The loyalty of leaving


When I was younger, I felt deeply and strongly that if you love someone, you never leave them.  You stick by them, you help them, you accept them, you do anything for them, you give them anything you have.  I now believe with even more fervent depth and strength that there is a higher love than that – and it knows how to pause, how to wait, and how to walk away.

Why I believe in walking away from people I love

I believe that loving people is eternal – bigger than this life.  When people stay with each other out of a sense of loyalty, they are often protecting each other from fear and discomfort – from their dark places, their discomfort with growth or change, or even their fear of some brilliance that is so bright it is scary.  I love you, so I won’t make you face the reality you are making – and doing so will protect or distract me from mine.  We love each other, so we keep each other safe from life.

It’s not love – it’s a selfish and fearful act that traps both you and the person you are trying to love, spreading blame onto both of you.  Love is bigger and stronger than that.  Love can do hard things.  Love is accountable.  Love is adaptable.  Love is never, ever afraid and love is eternal.

I believe in walking away because I believe it is my singular job to show up to life in a genuine way.  As I protect my ability to do that, I am also accountable for doing my best to not hinder someone else’s ability to do the same, whether they want to or not.  I will not be the reason that you aren’t fully here and fully free.  I will not protect you from the outcomes of the choices you make.  And if I allow you to be the reason I’m not fully here and not fully free, then I have wronged you.  If we are using each other as protection from life, then I have wronged you twice.  And that is the opposite of love on so many levels.

> _ABOUT THIS TASK_: In the essay on the loyalty of leaving, what does the writer call their singular job?

> _COLLECTED MATERIAL_:
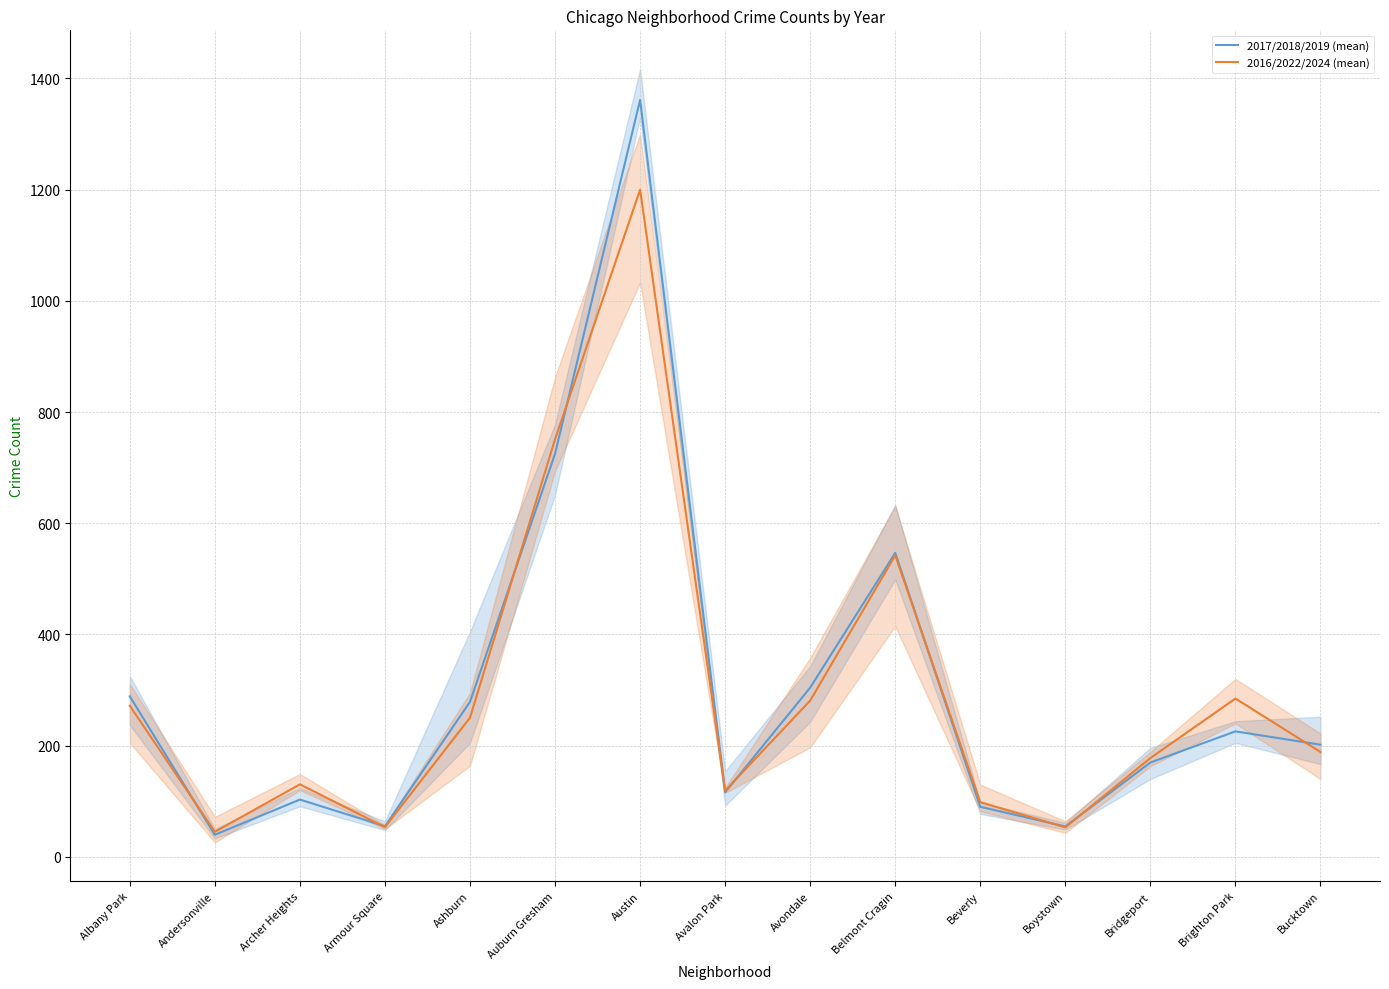

Is it true that 2016/2022/2024 (mean) equals 388.4 at Albany Park?

False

> _WRITTEN SOLUTION_: To show up to life in a genuine way.